Evolution also works over shorter timescales. Anatomically modern humans are probably less than 170,000 years old (see “We Are All Africans,” page 496), yet the genetic diversity among living Homo sapiens runs to several million mutations, also known as polymorphisms, which form the basis for a vast number of combinations, each with a potentially different set of properties. Because preserving a low mutation rate is important for complex organisms, the principal source of functional genetic diversity is recombination between sister chromosomes, a process that creates new combinations from existing point mutations. These rearrangements are not necessarily beneficial-many are neutral or harmful-but the process is endlessly iterative, creating in each generation novel combinations of mostly old mutations. Indeed, recombination followed by natural selection is the foremost mechanism of organic evolution.

Now biomolecular engineers seeking to craft proteins that will perform certain functions have co-opted this evolutionary strategy. Pharmacologists and industrial biochemists are patently interested in tailoring proteins to individual needs, and developing the tools to create these molecular thoroughbreds is crucial. In this article, we discuss the importance of custom-built proteins and describe some of our own breakthroughs that have dramatically increased the speed and efficiency of their creation.

Biotech Promise

Proteins make and maintain life, so they play an understandably central role in biomedical science. Many human maladies come from disease genes that cause specific protein changes, including hemophilia, muscular dystrophy and sickle cell anemia. While some of these altered-protein diseases remain difficult to correct, others can be treated. In the case of classic hemophilia, replacing the blood-clotting factor VIII protein that is missing or reduced in people with the disease can lessen the chronic bleeding problems. The original source for this purified protein was plasma from human blood, but in 1984 the normal version of the factor VIII gene was inserted into a microbial host. These transformed bacteria were designed to produce massive quantities of the human factor VIII protein, and in 1990 a large clinical trial demonstrated the success of the new drug. The recombinant protein was safer as well as more efficient to produce: Bioengineered factor VIII freed patients from the risks associated with blood borne diseases such as HIV and hepatitis.

For all its promise, the biotechnology revolution is still relatively young. The first therapeutic use of genetically engineered human proteins was only 25 years ago, after recombinant insulin was produced in bacteria. Such therapies have exploded since then, aided by the increasing sophistication of tools for manipulating DNA. The main advance was the brilliantly simple use of a combination of two well-studied classes of bacterial enzymes: restriction endonucleases and ligases. These enzymes cut and rejoin, respectively, pieces of DNA in a sequence-specific, origin-independent manner. This allowed molecular biologists to create hybrid DNA molecules from different species, meaning that genes could be copied, or cloned, endlessly by putting them into fast-dividing bacteria. Likewise, the proteins encoded by DNA could be made in quantities that were impossible to get from the original sources.

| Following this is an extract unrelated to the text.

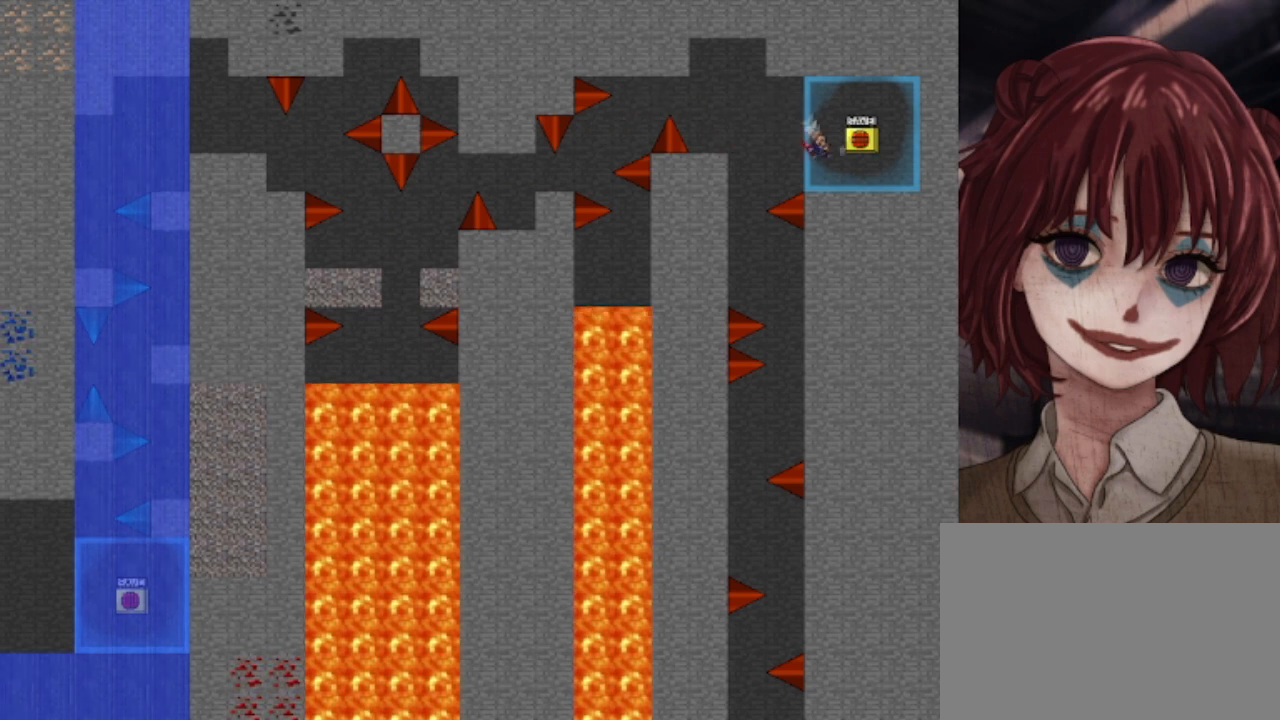
{"keys": ["left"], "events": [[40, "z", "down"], [160, "right", "up"], [160, "z", "up"], [320, "left", "down"], [360, "shift", "down"], [440, "shift", "up"]]}
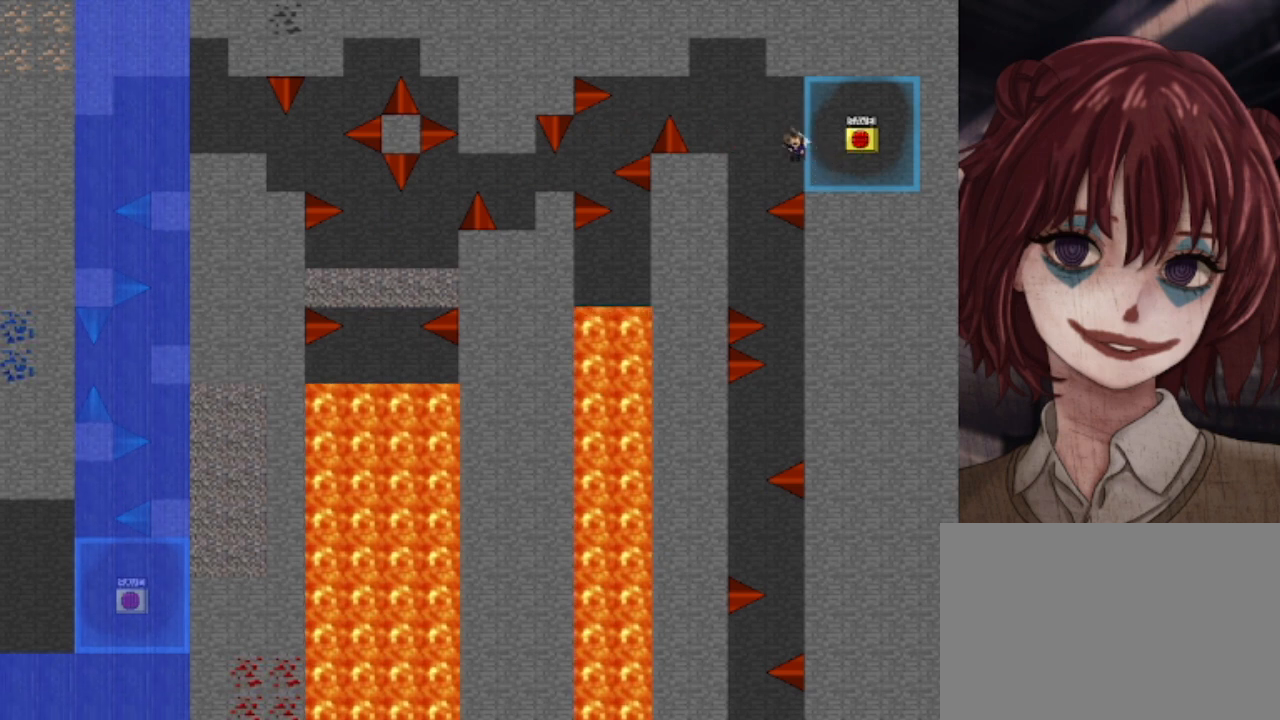
{"keys": ["right"], "events": [[320, "left", "up"], [400, "right", "down"]]}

Modern molecular technologies now provide unprecedented access to the enormous diversity of natural proteins. However, these proteins tend to be very dependent on the cellular context in which they evolved. When they are removed from the original cellular milieu and produced and assayed in a different environment, the proteins are apt to perform poorly or not at all.

Improving Nature’s Design

In light of this inherent limitation, an important goal of biotechnology is to re-optimize molecules to preserve or enhance their function. For example, some industrial enzymes need to be modified for expression at extremely high levels, yet retain their function under harsh physical conditions. In the pharmaceutical industry some human proteins may require a different receptor-binding property or circulatory half-life to survive therapeutic administration. Another example comes from our own lab, where we are optimizing a viral vaccine to induce a strong and broadly protective immune response. This is a challenge because viruses have evolved specifically to evade the immune systems of their hosts.

At present two different but complementary strategies are being pursued for the optimization and redesign of proteins. They are generally known as rational design and directed evolution.

Rational design, also known as computer modeling, attempts to modify or create molecules for specific applications by predicting which amino acid sequence will produce a protein with the desired properties. Using a combination of x-ray crystallography, three-dimensional structure determination and computer-simulated amino acid interactions, biochemists can often predict which amino acid substitutions are the best candidates to elicit the desired change in a protein.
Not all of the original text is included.